More and more we are asked by clients to configure site-to-site VPN tunnels from on-premise VPN gateways such as Checkpoint and Cisco to Azure using the native Microsoft Azure VPN Gateway.
The Azure VPN Gateway is a very compelling alternative to procuring a dedicate Network Virtual Appliance (NVA) in Azure, High Availability is built in, it scales, you don’t have to upgrade or maintain the appliance so for most clients it will do the job. However, a few things to consider:
- Authentication, you can only use pre-shared keys (PSK), this may not be an issue but if you are required to use certificate-based authentication then you will need an NVA.
- Troubleshooting, this is not particularly easy with the Azure VPN Gateway in comparison to an NVA which provides all information regarding tunnel negotiation. In my experience you are in the hands of the person or 3rd party configuring the on-premise end of the VPN to get it correct and troubleshoot. Now if that person is yourself or a competent engineer then this may not be an issue, however I have spent many an hour troubleshooting with inexperienced engineers configure VPNs.

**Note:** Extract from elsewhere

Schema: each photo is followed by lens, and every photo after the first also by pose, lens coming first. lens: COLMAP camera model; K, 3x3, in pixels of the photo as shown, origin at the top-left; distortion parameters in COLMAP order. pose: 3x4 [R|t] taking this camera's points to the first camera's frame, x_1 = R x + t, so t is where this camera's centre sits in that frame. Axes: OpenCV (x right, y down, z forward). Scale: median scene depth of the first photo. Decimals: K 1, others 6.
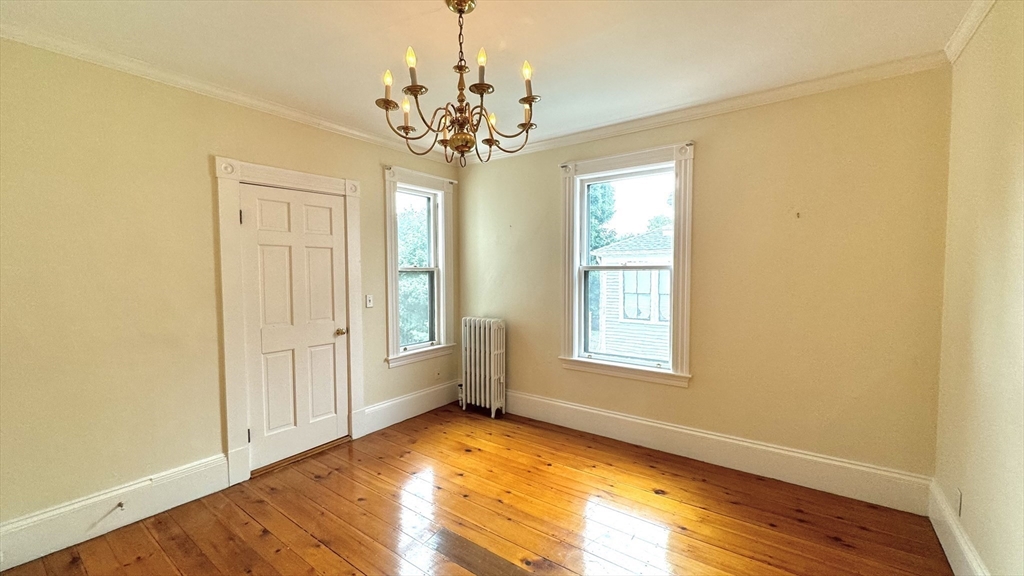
lens RADIAL K [[408.2, 0, 512.3], [0, 408.2, 291.6], [0, 0, 1]] dist [-0.001687, 0.000020]
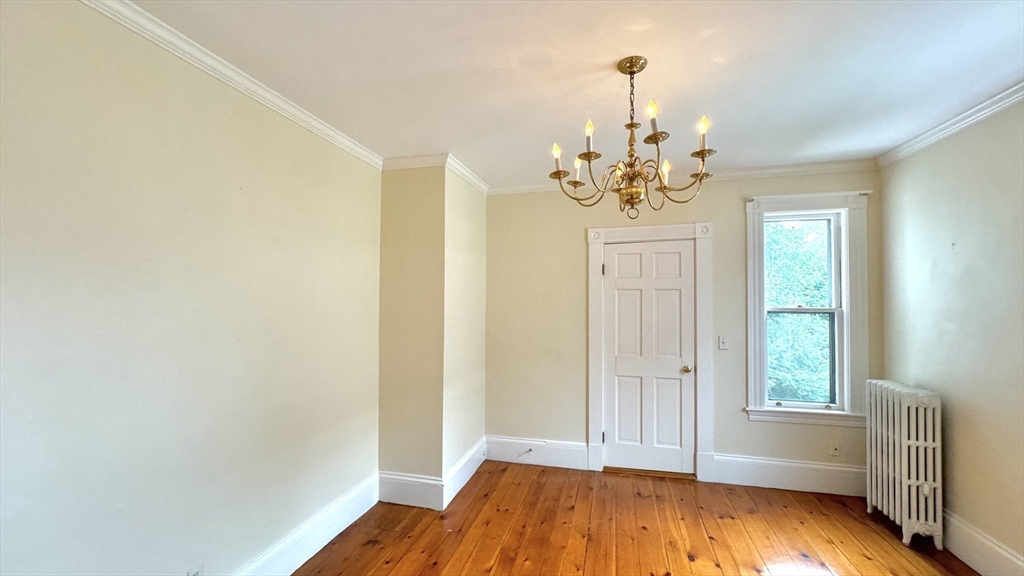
lens RADIAL K [[408.2, 0, 512.3], [0, 408.2, 291.6], [0, 0, 1]] dist [-0.001687, 0.000020]
pose [[0.373851, -0.013402, -0.927392, 0.373398], [-0.053841, 0.997896, -0.036126, -0.036885], [0.925925, 0.063437, 0.372343, 0.185029]]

- No ACLs, you cannot apply rules to VPN tunnels or the Gateway subnet to limit what traffic or protocols can access services in your VNET/subnet(s). You can do this further up the stack on your destination servers or subnets but ideally you want to do this as close to the source as possible (best practice).
I think the Azure VPN Gateway is a decent offering but does lack the granularity of a Network Virtual Appliance. The choice will depend on your requirements, in-house network skills and budget.

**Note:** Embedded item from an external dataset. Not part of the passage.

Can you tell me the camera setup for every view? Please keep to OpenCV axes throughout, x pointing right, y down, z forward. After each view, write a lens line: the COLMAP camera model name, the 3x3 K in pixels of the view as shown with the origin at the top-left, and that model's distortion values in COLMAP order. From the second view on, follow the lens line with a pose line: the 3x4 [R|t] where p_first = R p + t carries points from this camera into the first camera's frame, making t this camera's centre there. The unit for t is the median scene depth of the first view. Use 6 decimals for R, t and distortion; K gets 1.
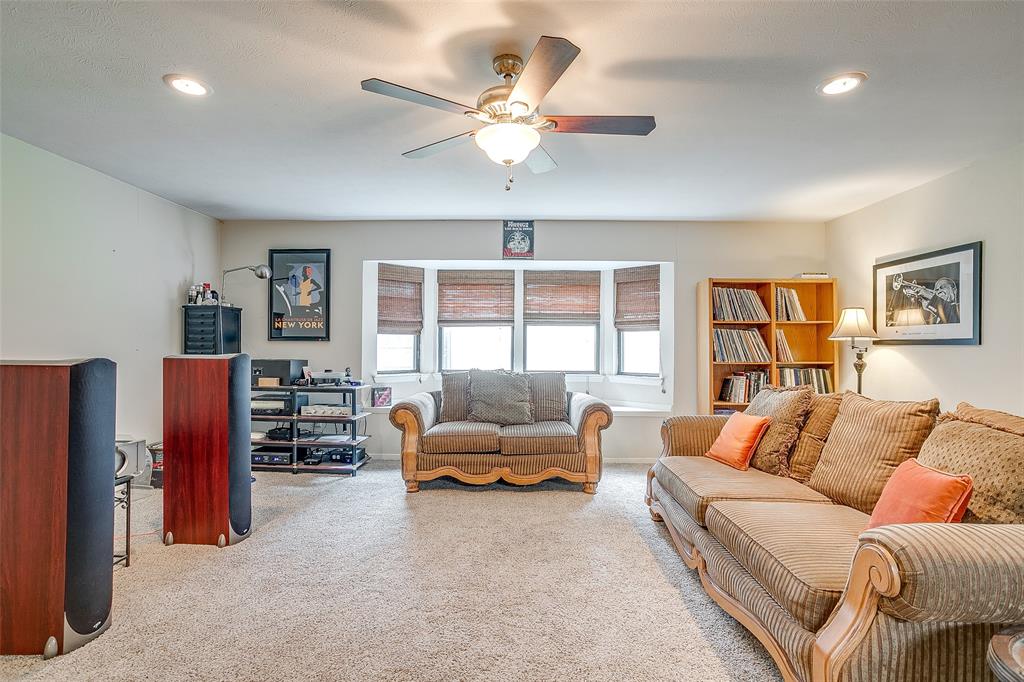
lens RADIAL K [[501.7, 0, 520.9], [0, 501.7, 344.3], [0, 0, 1]] dist [-0.049154, 0.029228]
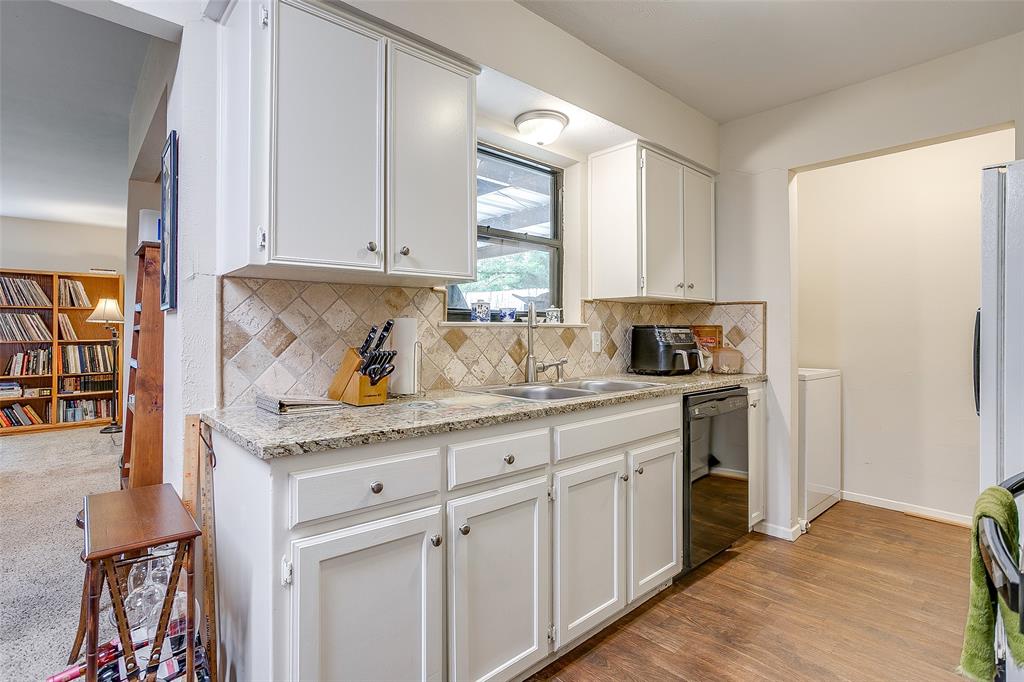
lens RADIAL K [[501.7, 0, 501.6], [0, 501.7, 323.8], [0, 0, 1]] dist [-0.049154, 0.029228]
pose [[0.735710, 0.004322, 0.677283, 0.497103], [0.000358, 0.999977, -0.006771, 0.003611], [-0.677296, 0.005224, 0.735692, -0.626652]]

Below is the powershell commands to create an object representing the on-premise VPN gateway and how to create and modify the VPN tunnel parameters. A prerequisite to this is downloading the Azure Powershell Module (i’m using AZ which replaced AzureRM)
logon to your Azure subscription (handy if you have multiple subscriptions)
#login to azure account Login-AzAccount #lists all the subscriptions in a form to choose from $subscriptionId = (Get-AzSubscription | Out-GridView ` -Title "Select an Azure Subscription …" ` -PassThru).SubscriptionId Select-AzSubscription -SubscriptionId $subscriptionId # if error occurs opening subscriptions try Set-ExecutionPolicy Unrestricted
Create the on-premise VPN gateway, referred to as a local gateway
#VPN variables $RG1 = "existing-rg" $Location1 = "uksouth" $GWName1 = "Azure-VPN-GW" $LNGName6 = "Onpremise-GW1" $LNGIP1 = "188.8.131.52" $LNGprefix1 = "192.168.1.0/24" $connection16 = "3rd-Party-VPN" #Create remote VPN Gateway object New-AzLocalNetworkGateway -Name $LNGName6 -ResourceGroupName $RG1 ` -Location $Location1 -GatewayIpAddress $LNGIP1 -AddressPrefix $LNGprefix1
Create a VPN policy with your desired encryption, hashing algorithms and SA timeouts. Note the Phase 1 SA timeout cannot be changed from 28800 seconds.
#vpn parameters. Note phase 1 SA timeout cant be changed from 28800 seconds $VPNPolicy-3rdParty = New-AZIpsecPolicy -IkeEncryption AES256 -IkeIntegrity SHA256 -DhGroup DHGroup14 -IpsecEncryption AES256 -IpsecIntegrity SHA256 -PfsGroup None -SALifeTimeSeconds 14400
Create the VPN Tunnel and bind to your gateways
#create vpn connection $vnet1gw = Get-AZVirtualNetworkGateway -Name $GWName1 -ResourceGroupName $RG1 $lng6 = Get-AZlocalnetworkgateway -Name $LNGName6 -ResourceGroupName $RG1 New-AZVirtualNetworkGatewayConnection -Name $connection16 -ResourceGroupName $RG1 -VirtualNetworkGateway1 $vnet1gw -LocalNetworkGateway2 $lng6 -location $Location1 -ConnectionType IPsec -IpsecPolicies $VPNPolicy-3rdParty -SharedKey 'thisisyourpresharedkey'
Show your VPN policy settings
#show ipsec parameters for a policy $connection6 = get-AZvirtualnetworkgatewayconnection -name $connection16 -ResourceGroupName $RG1 $connection6.ipsecpolicies
Show your local and Azure VPN Gateway settings
#show vpn gateway local gateways defined Get-AZvirtualnetworkgateway -resourcegroupname existing-rg Get-AZlocalnetworkgateway -resourcegroupname existing-rg
When you create a VPN tunnel with a remote encryption domain, for example 192.168.1.0/24, this is automatically added to your system routing table so you don’t need to create User Defined Routes which is pretty neat.